B. B. King: Mr. Blues

B. B. KING: MR. BLUES (1963)

1) Young Dreamers; 2) By Myself; 3) Chains Of Love; 4) A Mother's Love; 5) Blues At Midnight; 6) Sneakin' Around; 7) On My Road Of Honor; 8) Tomorrow Night; 9) My Baby's Comin' Home; 10) Guess Who; 11) You Ask Me; 12) I'm Gonna Sit In 'Til You Give In.

Six of one, half dozen of another; what is the deep sense of changing labels if you keep doing the same old shit? On most of his first album for ABC Records, «Mr. Blues» does not even pick up the guitar; instead, once again they try to market him as a soulful crooner, meaning that the fans will be forced to sit through the orchestrated garbage of 'Young Dreamers' and 'A Mother's Love' in order to get to the scraps of 'Blues At Midnight', the only real blues number on the record with a strong guitar solo (and, ironically, also King's best vocal performance).

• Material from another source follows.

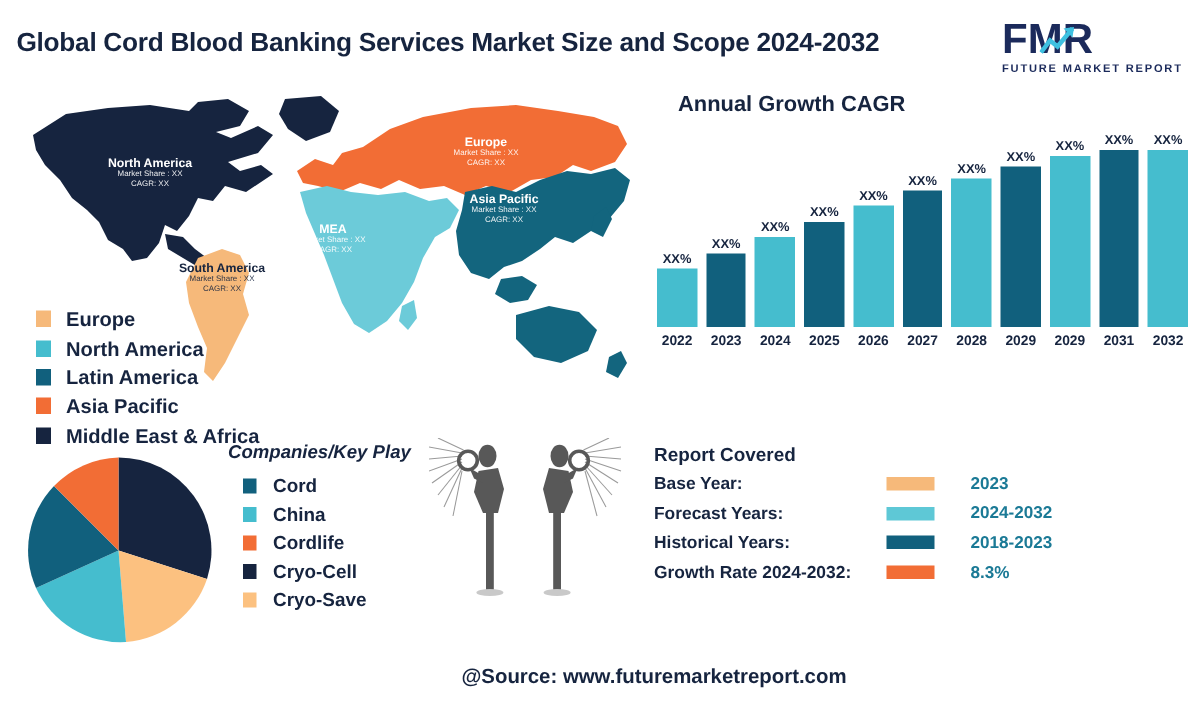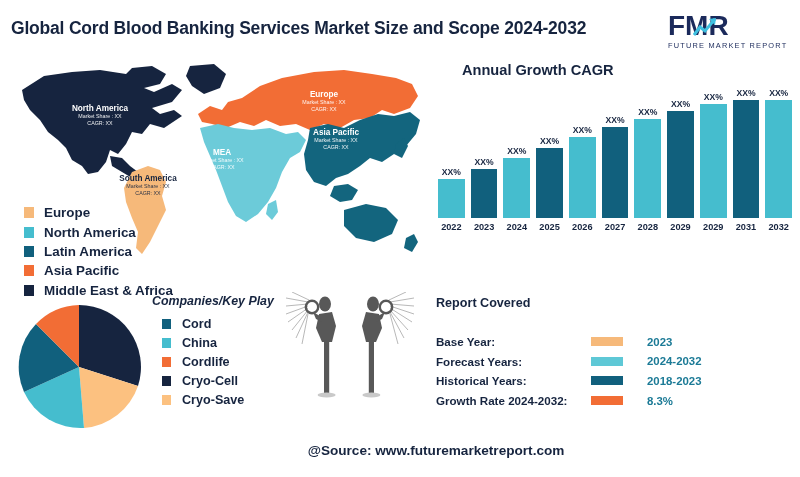"FUTURE MARKET REPORT" .logo .tag { font-weight: normal -> bold }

If there is some sort of saving grace, it is a feeling of diversity which, for the most part, had been lacking on the Crown albums. One hardcore blues number, three or four rotten ballads, a couple slow-paced R'n'B shouters, some boogie — for B. B.'s usual range this is quite a kaleidoscope. And when he is not pulling an (already sold out) Lonnie Johnson on 'Tomorrow Night', trying to outsweeten the sweetness of the strings, he is pulling a much more effective Big Joe Turner on 'Chains Of Love' (a conscious attempt at repeating the success of the near-identical 'Sweet Six­teen'), or rocking his socks off on 'My Baby's Comin' Home', where the Maxwell Davis Orchestra blends in with his guitar playing to near-perfection.

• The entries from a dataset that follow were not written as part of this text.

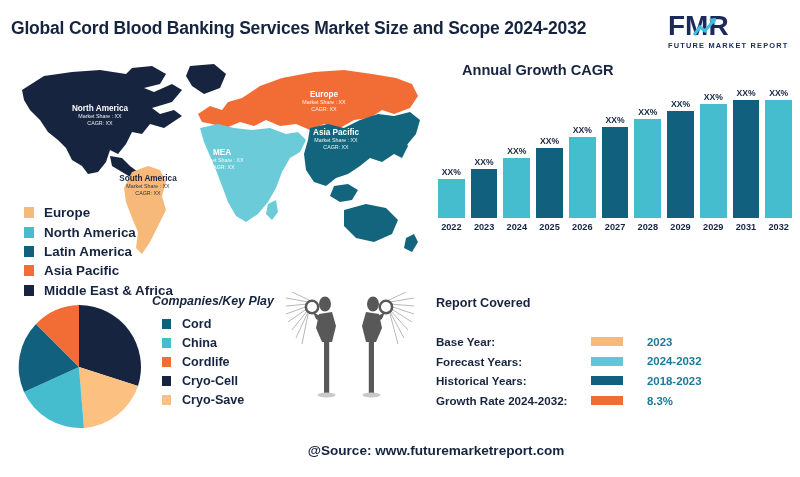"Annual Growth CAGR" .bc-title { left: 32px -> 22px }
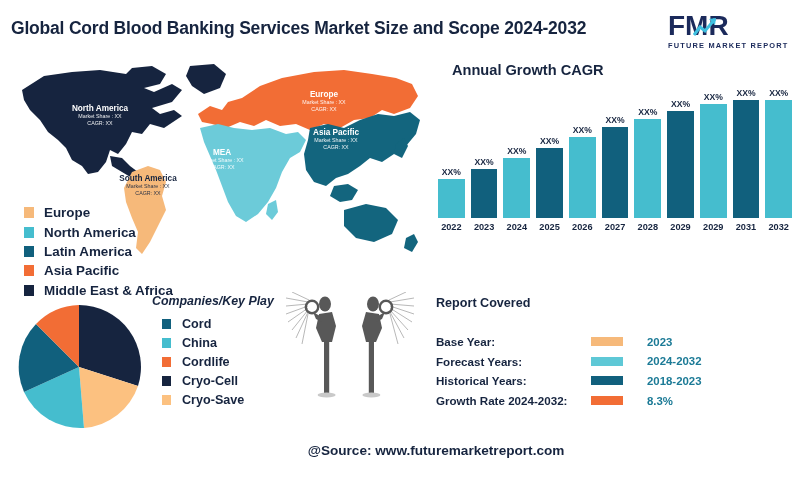"Report Covered" .report .hd { margin-bottom: 22px -> 3px }
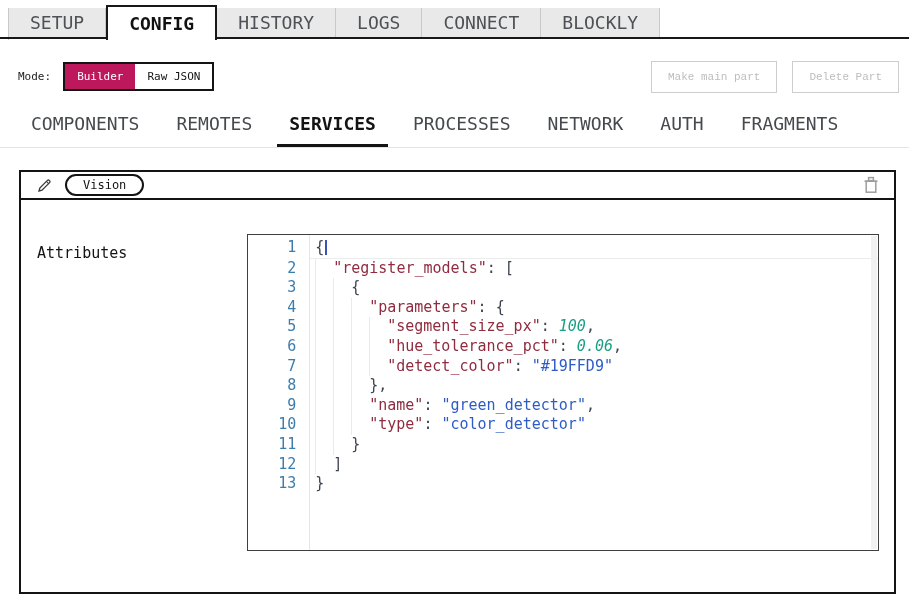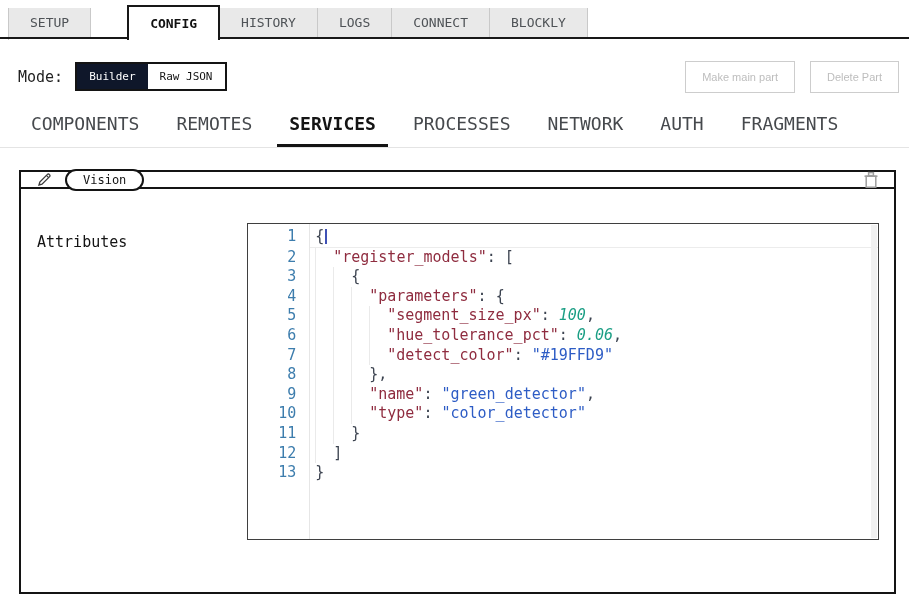"SETUP" .tab { font-size: 13px -> 18px }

These are the good points — but it is evident that they do not outweigh the bad ones, at the very least, there is nothing whatsoever on Mr. Blues to suggest that King's future career would be so radically different from his first decade of hits and misses. At the very least, Mr. Blues shows quite clearly that his creative growth would owe much more to changing expectations and shif­ting public tastes than to any particularities in his record contract. In short, God bless the Sixties (which, to make this point clear, had not yet begun in 1963).